| What you will do |
Transcribe everything in the listing below exactly, except the pictures.

Segment Start: Given information

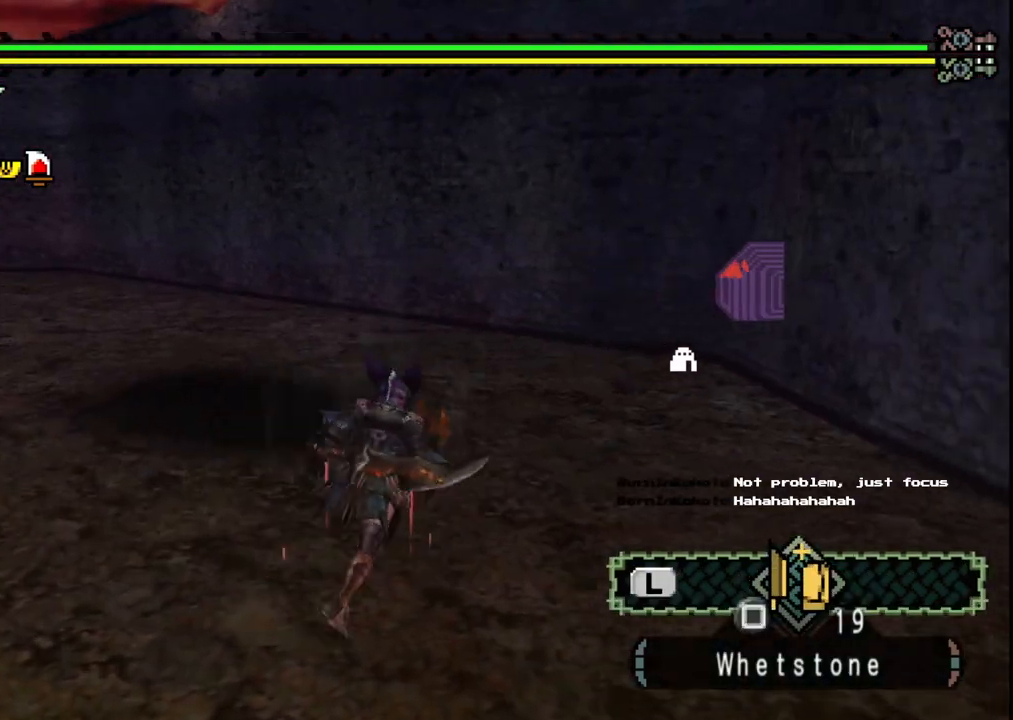
{"dt_ms": 500, "buttons": [], "left_stick": "left", "right_stick": "right", "events": [[117, "left_stick", "up-left"], [133, "right_stick", "left"], [283, "left_stick", "left"], [300, "right_stick", "center"], [450, "right_stick", "right"]]}
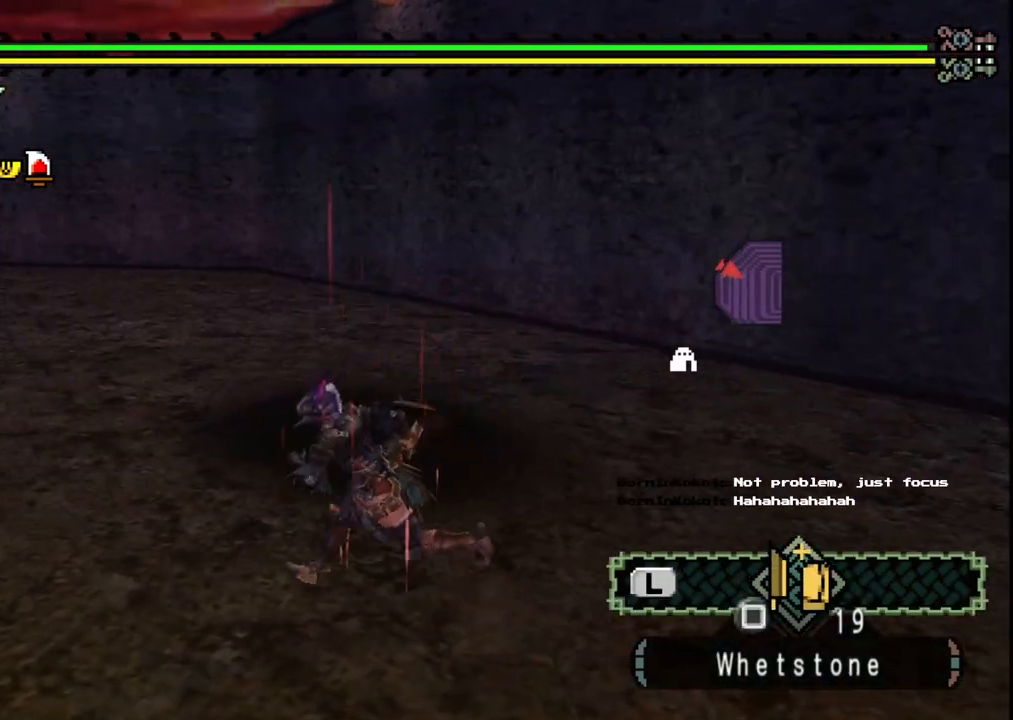
{"dt_ms": 500, "buttons": [], "left_stick": "down", "right_stick": "center", "events": [[17, "left_stick", "down-left"], [150, "left_stick", "down"], [200, "right_stick", "center"]]}
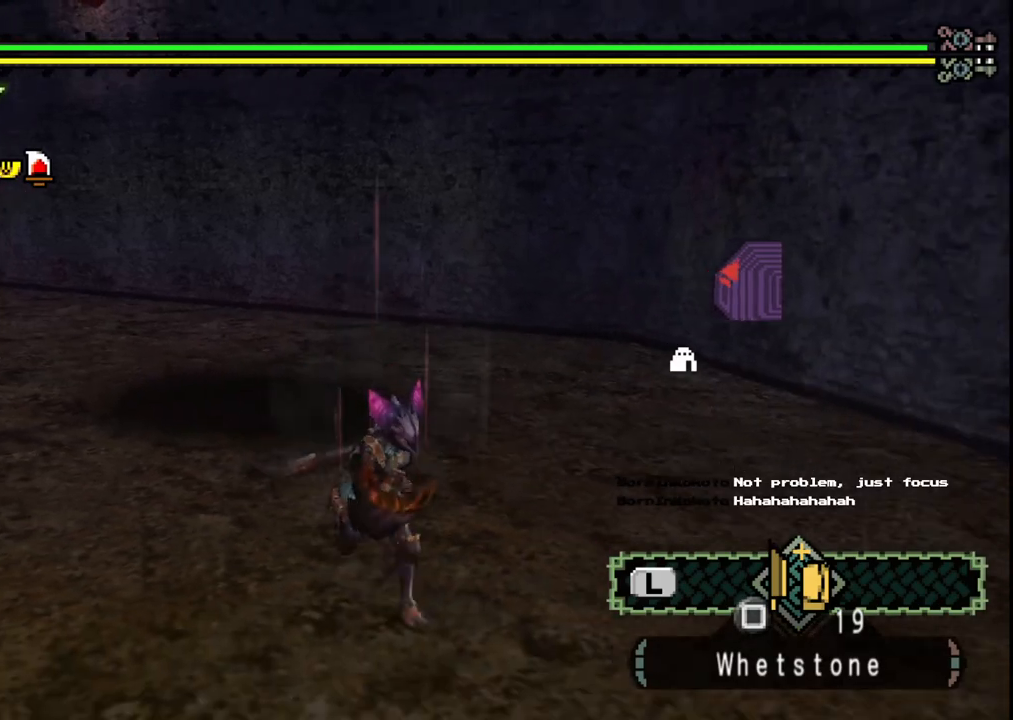
{"dt_ms": 500, "buttons": ["B"], "left_stick": "left", "right_stick": "center", "events": [[133, "left_stick", "down-left"], [433, "B", "down"], [450, "left_stick", "left"]]}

Segment End: Given information

| Solved problem |
{"dt_ms": 500, "buttons": [], "left_stick": "left", "right_stick": "right", "events": [[117, "left_stick", "up-left"], [133, "right_stick", "left"], [283, "left_stick", "left"], [300, "right_stick", "center"], [450, "right_stick", "right"]]}
{"dt_ms": 500, "buttons": [], "left_stick": "down", "right_stick": "center", "events": [[17, "left_stick", "down-left"], [150, "left_stick", "down"], [200, "right_stick", "center"]]}
{"dt_ms": 500, "buttons": ["B"], "left_stick": "left", "right_stick": "center", "events": [[133, "left_stick", "down-left"], [433, "B", "down"], [450, "left_stick", "left"]]}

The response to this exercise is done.